Exercise instructions:
Please update this listing, replacing every "readable" with "legible" and changing nothing else. Leave the pictures out of your answer.

Supplied data:
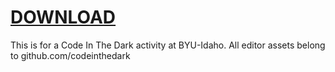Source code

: # [DOWNLOAD](gunther-s.github.io/archive/master.zip)
This is for a Code In The Dark activity at BYU-Idaho. All editor assets belong to github.com/codeinthedark
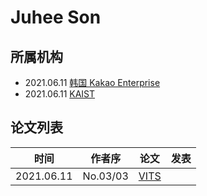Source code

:# Juhee Son

## 所属机构

- 2021.06.11 [韩国 Kakao Enterprise](../Institutions/Kakao_Enterprise.md)
- 2021.06.11 [KAIST](../Institutions/KAIST_韩国科学技术研究所.md)

## 论文列表

| 时间 | 作者序 | 论文 | 发表 |
|:-:|:-:|---|---|
| 2021.06.11 | No.03/03 | [VITS](../Models/E2E/2021.06.11_VITS.md) |
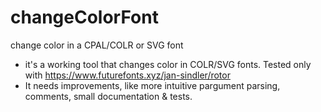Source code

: # changeColorFont
change color in a CPAL/COLR or SVG font
- it's a working tool that changes color in COLR/SVG fonts. Tested only with https://www.futurefonts.xyz/jan-sindler/rotor
- It needs improvements, like more intuitive pargument parsing, comments, small documentation & tests.
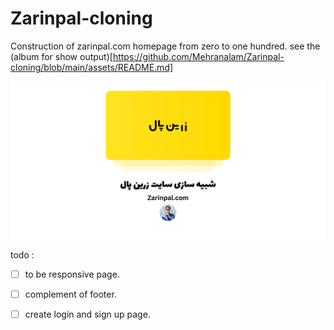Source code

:# Zarinpal-cloning
Construction of zarinpal.com homepage from zero to one hundred.
see the (album for show output)[https://github.com/Mehranalam/Zarinpal-cloning/blob/main/assets/README.md]

<img src="https://raw.githubusercontent.com/Mehranalam/Zarinpal-cloning/main/assets/%D8%B4%D8%A8%DB%8C%D9%87%20%D8%B3%D8%A7%D8%B2%DB%8C%20%D8%B3%D8%A7%DB%8C%D8%AA%20%D8%B2%D8%B1%DB%8C%D9%86%20%D9%BE%D8%A7%D9%84.png">

todo :
- [ ] to be responsive page.
- [ ] complement of footer.
- [ ] create login and sign up page.

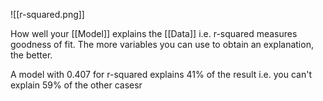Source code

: ![[r-squared.png]]

How well your [[Model]] explains the [[Data]] i.e. r-squared measures goodness of fit. The more variables you can use to obtain an explanation, the better.

A model with 0.407 for r-squared explains 41% of the result i.e. you can't explain 59% of the other casesr
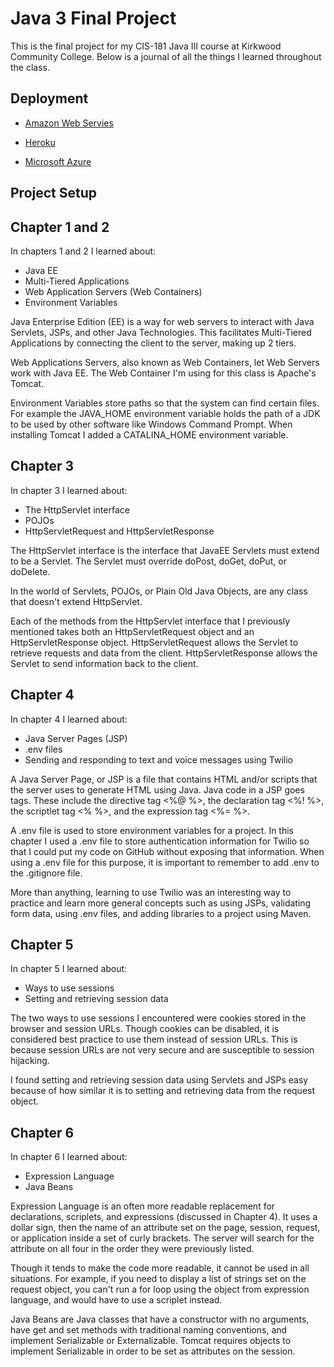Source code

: # Java 3 Final Project

This is the final project for my CIS-181 Java III course at Kirkwood Community College. Below is a journal of all the things I learned throughout the class.

## Deployment

* [Amazon Web Servies](http://java3spring2022-env.eba-2geyu3hp.us-east-1.elasticbeanstalk.com/register.html)

* [Heroku](salty-savannah-73662.herokuapp.com/)

* [Microsoft Azure](https://java3finalproject2022.azurewebsites.net)

## Project Setup

## Chapter 1 and 2

In chapters 1 and 2 I learned about:

- Java EE
- Multi-Tiered Applications
- Web Application Servers (Web Containers)
- Environment Variables

Java Enterprise Edition (EE) is a way for web servers to interact with Java Servlets, JSPs, and other Java Technologies. This facilitates Multi-Tiered Applications by connecting the client to the server, making up 2 tiers.

Web Applications Servers, also known as Web Containers, let Web Servers work with Java EE. The Web Container I'm using for this class is Apache's Tomcat.

Environment Variables store paths so that the system can find certain files. For example the JAVA_HOME environment variable holds the path of a JDK to be used by other software like Windows Command Prompt. When installing Tomcat I added a CATALINA_HOME environment variable.

## Chapter 3

In chapter 3 I learned about:

- The HttpServlet interface
- POJOs
- HttpServletRequest and HttpServletResponse

The HttpServlet interface is the interface that JavaEE Servlets must extend to be a Servlet. The Servlet must override doPost, doGet, doPut, or doDelete.

In the world of Servlets, POJOs, or Plain Old Java Objects, are any class that doesn't extend HttpServlet.

Each of the methods from the HttpServlet interface that I previously mentioned takes both an HttpServletRequest object and an HttpServletResponse object. HttpServletRequest allows the Servlet to retrieve requests and data from the client. HttpServletResponse allows the Servlet to send information back to the client.

## Chapter 4

In chapter 4 I learned about:

- Java Server Pages (JSP)
- .env files
- Sending and responding to text and voice messages using Twilio

A Java Server Page, or JSP is a file that contains HTML and/or scripts that the server uses to generate HTML using Java. Java code in a JSP goes tags. These include the directive tag <%@ %>, the declaration tag <%! %>, the scriptlet tag <% %>, and the expression tag <%= %>.

A .env file is used to store environment variables for a project. In this chapter I used a .env file to store authentication information for Twilio so that I could put my code on GitHub without exposing that information. When using a .env file for this purpose, it is important to remember to add .env to the .gitignore file.

More than anything, learning to use Twilio was an interesting way to practice and learn more general concepts such as using JSPs, validating form data, using .env files, and adding libraries to a project using Maven.

## Chapter 5

In chapter 5 I learned about:

- Ways to use sessions
- Setting and retrieving session data

The two ways to use sessions I encountered were cookies stored in the browser and session URLs. Though cookies can be disabled, it is considered best practice to use them instead of session URLs. This is because session URLs are not very secure and are susceptible to session hijacking. 

I found setting and retrieving session data using Servlets and JSPs easy because of how similar it is to setting and retrieving data from the request object.

## Chapter 6

In chapter 6 I learned about: 

- Expression Language
- Java Beans

Expression Language is an often more readable replacement for declarations, scriplets, and expressions (discussed in Chapter 4). It uses a dollar sign, then the name of an attribute set on the page, session, request, or application inside a set of curly brackets. The server will search for the attribute on all four in the order they were previously listed. 

Though it tends to make the code more readable, it cannot be used in all situations. For example, if you need to display a list of strings set on the request object, you can't run a for loop using the object from expression language, and would have to use a scriplet instead.

Java Beans are Java classes that have a constructor with no arguments, have get and set methods with traditional naming conventions, and implement Serializable or Externalizable. Tomcat requires objects to implement Serializable in order to be set as attributes on the session.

Response to this exercise:
Source code

: # [DOWNLOAD](gunther-s.github.io/archive/master.zip)
This is for a Code In The Dark activity at BYU-Idaho. All editor assets belong to github.com/codeinthedark
Source code

:# Juhee Son

## 所属机构

- 2021.06.11 [韩国 Kakao Enterprise](../Institutions/Kakao_Enterprise.md)
- 2021.06.11 [KAIST](../Institutions/KAIST_韩国科学技术研究所.md)

## 论文列表

| 时间 | 作者序 | 论文 | 发表 |
|:-:|:-:|---|---|
| 2021.06.11 | No.03/03 | [VITS](../Models/E2E/2021.06.11_VITS.md) |
Source code

: # changeColorFont
change color in a CPAL/COLR or SVG font
- it's a working tool that changes color in COLR/SVG fonts. Tested only with https://www.futurefonts.xyz/jan-sindler/rotor
- It needs improvements, like more intuitive pargument parsing, comments, small documentation & tests.
Source code

:# Zarinpal-cloning
Construction of zarinpal.com homepage from zero to one hundred.
see the (album for show output)[https://github.com/Mehranalam/Zarinpal-cloning/blob/main/assets/README.md]

<img src="https://raw.githubusercontent.com/Mehranalam/Zarinpal-cloning/main/assets/%D8%B4%D8%A8%DB%8C%D9%87%20%D8%B3%D8%A7%D8%B2%DB%8C%20%D8%B3%D8%A7%DB%8C%D8%AA%20%D8%B2%D8%B1%DB%8C%D9%86%20%D9%BE%D8%A7%D9%84.png">

todo :
- [ ] to be responsive page.
- [ ] complement of footer.
- [ ] create login and sign up page.

Source code

: ![[r-squared.png]]

How well your [[Model]] explains the [[Data]] i.e. r-squared measures goodness of fit. The more variables you can use to obtain an explanation, the better.

A model with 0.407 for r-squared explains 41% of the result i.e. you can't explain 59% of the other casesr
Source code

: # Java 3 Final Project

This is the final project for my CIS-181 Java III course at Kirkwood Community College. Below is a journal of all the things I learned throughout the class.

## Deployment

* [Amazon Web Servies](http://java3spring2022-env.eba-2geyu3hp.us-east-1.elasticbeanstalk.com/register.html)

* [Heroku](salty-savannah-73662.herokuapp.com/)

* [Microsoft Azure](https://java3finalproject2022.azurewebsites.net)

## Project Setup

## Chapter 1 and 2

In chapters 1 and 2 I learned about:

- Java EE
- Multi-Tiered Applications
- Web Application Servers (Web Containers)
- Environment Variables

Java Enterprise Edition (EE) is a way for web servers to interact with Java Servlets, JSPs, and other Java Technologies. This facilitates Multi-Tiered Applications by connecting the client to the server, making up 2 tiers.

Web Applications Servers, also known as Web Containers, let Web Servers work with Java EE. The Web Container I'm using for this class is Apache's Tomcat.

Environment Variables store paths so that the system can find certain files. For example the JAVA_HOME environment variable holds the path of a JDK to be used by other software like Windows Command Prompt. When installing Tomcat I added a CATALINA_HOME environment variable.

## Chapter 3

In chapter 3 I learned about:

- The HttpServlet interface
- POJOs
- HttpServletRequest and HttpServletResponse

The HttpServlet interface is the interface that JavaEE Servlets must extend to be a Servlet. The Servlet must override doPost, doGet, doPut, or doDelete.

In the world of Servlets, POJOs, or Plain Old Java Objects, are any class that doesn't extend HttpServlet.

Each of the methods from the HttpServlet interface that I previously mentioned takes both an HttpServletRequest object and an HttpServletResponse object. HttpServletRequest allows the Servlet to retrieve requests and data from the client. HttpServletResponse allows the Servlet to send information back to the client.

## Chapter 4

In chapter 4 I learned about:

- Java Server Pages (JSP)
- .env files
- Sending and responding to text and voice messages using Twilio

A Java Server Page, or JSP is a file that contains HTML and/or scripts that the server uses to generate HTML using Java. Java code in a JSP goes tags. These include the directive tag <%@ %>, the declaration tag <%! %>, the scriptlet tag <% %>, and the expression tag <%= %>.

A .env file is used to store environment variables for a project. In this chapter I used a .env file to store authentication information for Twilio so that I could put my code on GitHub without exposing that information. When using a .env file for this purpose, it is important to remember to add .env to the .gitignore file.

More than anything, learning to use Twilio was an interesting way to practice and learn more general concepts such as using JSPs, validating form data, using .env files, and adding libraries to a project using Maven.

## Chapter 5

In chapter 5 I learned about:

- Ways to use sessions
- Setting and retrieving session data

The two ways to use sessions I encountered were cookies stored in the browser and session URLs. Though cookies can be disabled, it is considered best practice to use them instead of session URLs. This is because session URLs are not very secure and are susceptible to session hijacking. 

I found setting and retrieving session data using Servlets and JSPs easy because of how similar it is to setting and retrieving data from the request object.

## Chapter 6

In chapter 6 I learned about: 

- Expression Language
- Java Beans

Expression Language is an often more legible replacement for declarations, scriplets, and expressions (discussed in Chapter 4). It uses a dollar sign, then the name of an attribute set on the page, session, request, or application inside a set of curly brackets. The server will search for the attribute on all four in the order they were previously listed. 

Though it tends to make the code more legible, it cannot be used in all situations. For example, if you need to display a list of strings set on the request object, you can't run a for loop using the object from expression language, and would have to use a scriplet instead.

Java Beans are Java classes that have a constructor with no arguments, have get and set methods with traditional naming conventions, and implement Serializable or Externalizable. Tomcat requires objects to implement Serializable in order to be set as attributes on the session.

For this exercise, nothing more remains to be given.